Task requirements:
Swap "bounding box" for "enclosing rectangle" in the records, from the line containing "Rendered at 1654 by 931 pixels." through the end of the records, inclusive. Reproduce only those lines, leaving everything else unchanged.

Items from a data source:

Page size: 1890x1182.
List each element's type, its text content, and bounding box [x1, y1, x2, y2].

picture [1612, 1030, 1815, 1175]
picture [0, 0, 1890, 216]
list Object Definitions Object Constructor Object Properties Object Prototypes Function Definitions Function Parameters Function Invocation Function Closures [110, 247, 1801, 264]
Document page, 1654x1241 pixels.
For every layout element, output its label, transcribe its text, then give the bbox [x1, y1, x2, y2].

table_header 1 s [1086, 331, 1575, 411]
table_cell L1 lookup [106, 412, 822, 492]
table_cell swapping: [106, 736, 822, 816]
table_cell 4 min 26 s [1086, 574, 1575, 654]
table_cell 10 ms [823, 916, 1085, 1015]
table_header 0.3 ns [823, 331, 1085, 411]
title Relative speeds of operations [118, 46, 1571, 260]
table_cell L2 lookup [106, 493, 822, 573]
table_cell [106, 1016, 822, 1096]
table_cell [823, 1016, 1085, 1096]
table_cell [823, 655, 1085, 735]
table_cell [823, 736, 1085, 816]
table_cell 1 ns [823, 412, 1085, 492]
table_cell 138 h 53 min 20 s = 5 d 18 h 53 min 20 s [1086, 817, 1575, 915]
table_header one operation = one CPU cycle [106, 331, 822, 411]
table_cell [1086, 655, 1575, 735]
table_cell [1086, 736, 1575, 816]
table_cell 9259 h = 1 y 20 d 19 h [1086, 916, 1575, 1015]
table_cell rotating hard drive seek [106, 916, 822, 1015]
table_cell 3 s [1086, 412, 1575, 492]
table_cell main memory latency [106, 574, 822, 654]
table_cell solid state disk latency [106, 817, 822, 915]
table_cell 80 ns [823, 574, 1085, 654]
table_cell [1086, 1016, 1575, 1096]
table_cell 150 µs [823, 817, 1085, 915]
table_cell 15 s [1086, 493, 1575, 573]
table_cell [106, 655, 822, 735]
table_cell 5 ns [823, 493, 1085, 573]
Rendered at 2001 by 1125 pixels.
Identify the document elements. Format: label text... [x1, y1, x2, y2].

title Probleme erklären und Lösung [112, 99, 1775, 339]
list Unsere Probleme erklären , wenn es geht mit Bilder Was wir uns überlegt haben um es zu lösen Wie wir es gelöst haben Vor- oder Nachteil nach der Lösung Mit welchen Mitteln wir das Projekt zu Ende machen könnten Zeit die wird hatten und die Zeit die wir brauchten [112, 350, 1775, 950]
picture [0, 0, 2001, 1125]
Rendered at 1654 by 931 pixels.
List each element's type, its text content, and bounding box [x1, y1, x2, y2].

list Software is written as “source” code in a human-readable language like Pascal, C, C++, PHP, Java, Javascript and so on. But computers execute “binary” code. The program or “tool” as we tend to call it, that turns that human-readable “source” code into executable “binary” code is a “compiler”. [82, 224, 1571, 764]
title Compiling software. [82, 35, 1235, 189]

In response:
Rendered at 1654 by 931 pixels.
List each element's type, its text content, and enclosing rectangle [x1, y1, x2, y2].

list Software is written as “source” code in a human-readable language like Pascal, C, C++, PHP, Java, Javascript and so on. But computers execute “binary” code. The program or “tool” as we tend to call it, that turns that human-readable “source” code into executable “binary” code is a “compiler”. [82, 224, 1571, 764]
title Compiling software. [82, 35, 1235, 189]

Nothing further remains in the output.